Law Publications

Document Type

Article

Publication Date

2017

Volume

54

Issue

4

Journal

Osgoode Hall Law Journal

First Page

1181

Abstract

Canadian common law contract law casebooks are beset with a tension. On the one hand, they all reveal a sustained commitment to the “wholesale assault on the jurisprudence of forms, concepts, and rules” that typifies American Legal Realism and its intellectual descendants. Concern with underlying values, functional reasoning, social realities, and policy thinking pervades the explicit messages of Canadian contract law casebooks and their editors’ related writings. On the other hand, the two casebooks most frequently assigned embody an allegiance to rules and courts that has a close kinship with the classical attitudes purportedly rejected. They convey a monolithic image of legal reasoning that emphasizes rules, certainty, and analogical reasoning and that marginalizes policy thinking. The range of skills, and image of lawyer, communicated by the books is much narrower than their critical and realist introductions imply. Accordingly, the casebooks suggest that Canadian legal thought may be typified by theoretical eclecticism coexisting with methodological homogeneity. This characterization provokes three alternative responses. First, casebook editors may embrace this vision and mount a principled defence of it. Second, they may reject it and aim to operationalize their realist and critical commitments into a more methodologically plural casebook, as has been done in the United States.

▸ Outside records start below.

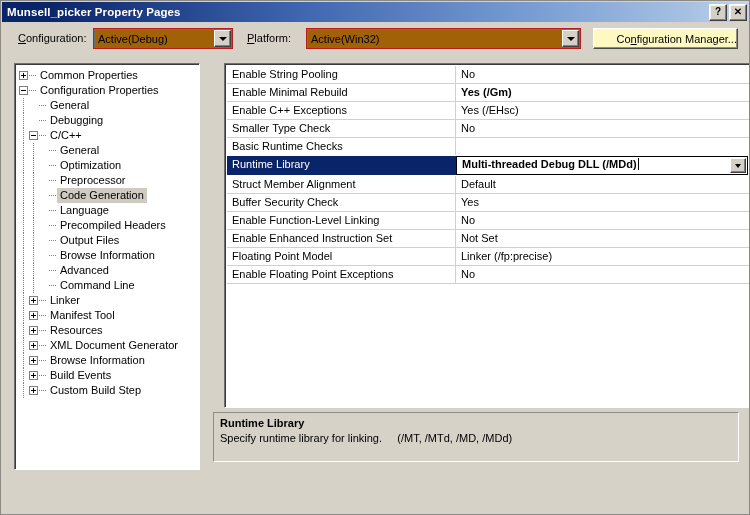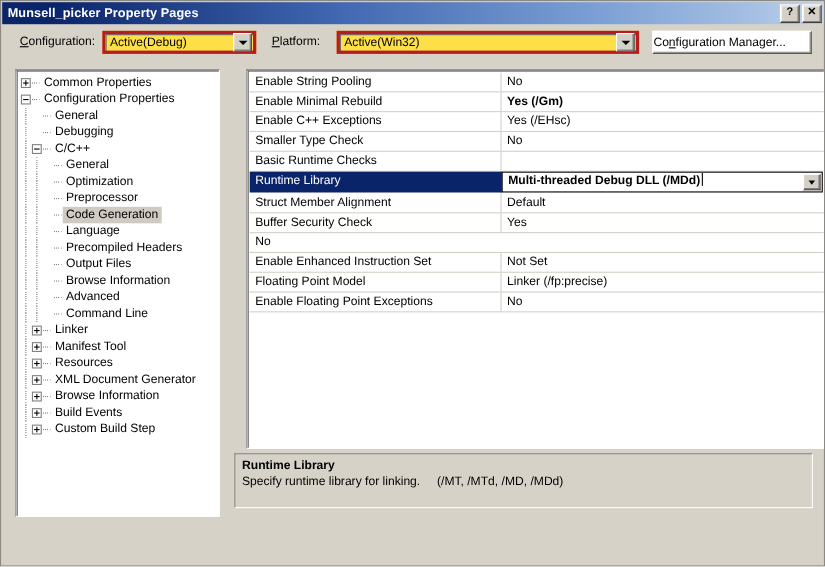"Active(Debug)" .combo { background: #fde047 -> #a16207; border: 3px solid #b91c1c -> 1px solid #b91c1c }
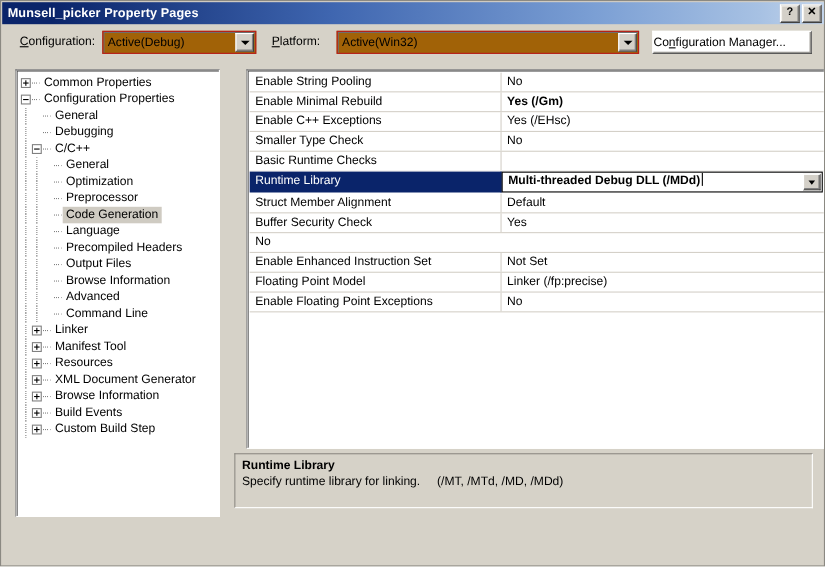"Configuration Manager..." .pushbtn { background: #ffffff -> #fef9c3; justify-content: flex-start -> flex-end }
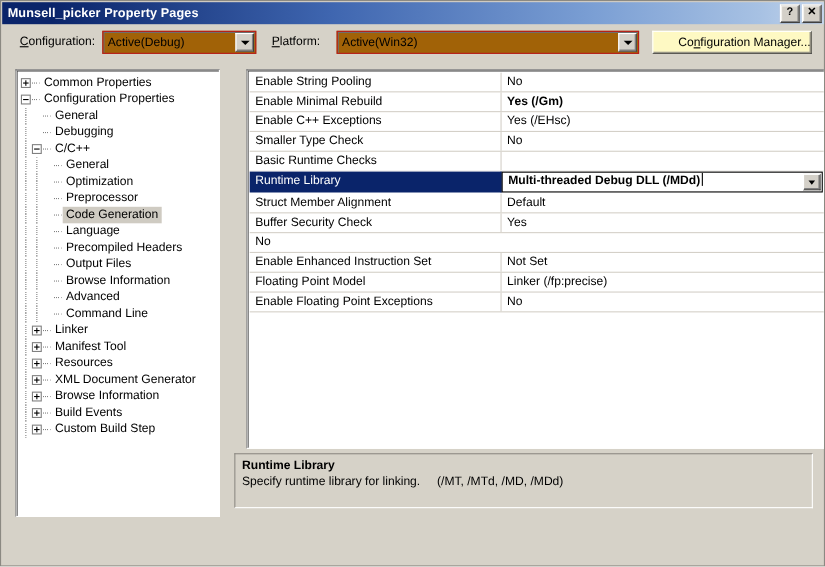"Enable Function-Level Linking" div.gname { html: none -> <div>Enable Function-Level Linking</div> }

Third, a re-imagined set of teaching materials organized not around cases but around “empirically recurring problems of contracting parties” may transcend the paradigm. This last avenue holds the most promise for embodying a capacious vision of legal education.

Notes

2018 Peter Oliver Prize, Osgoode Society for Canadian Legal History

Citation of this paper:

Sandomierski, David. "Tension and Reconciliation in Canadian Contract Law Casebooks." Osgoode Hall Law Journal 54.4 (2017) : 1181-1244.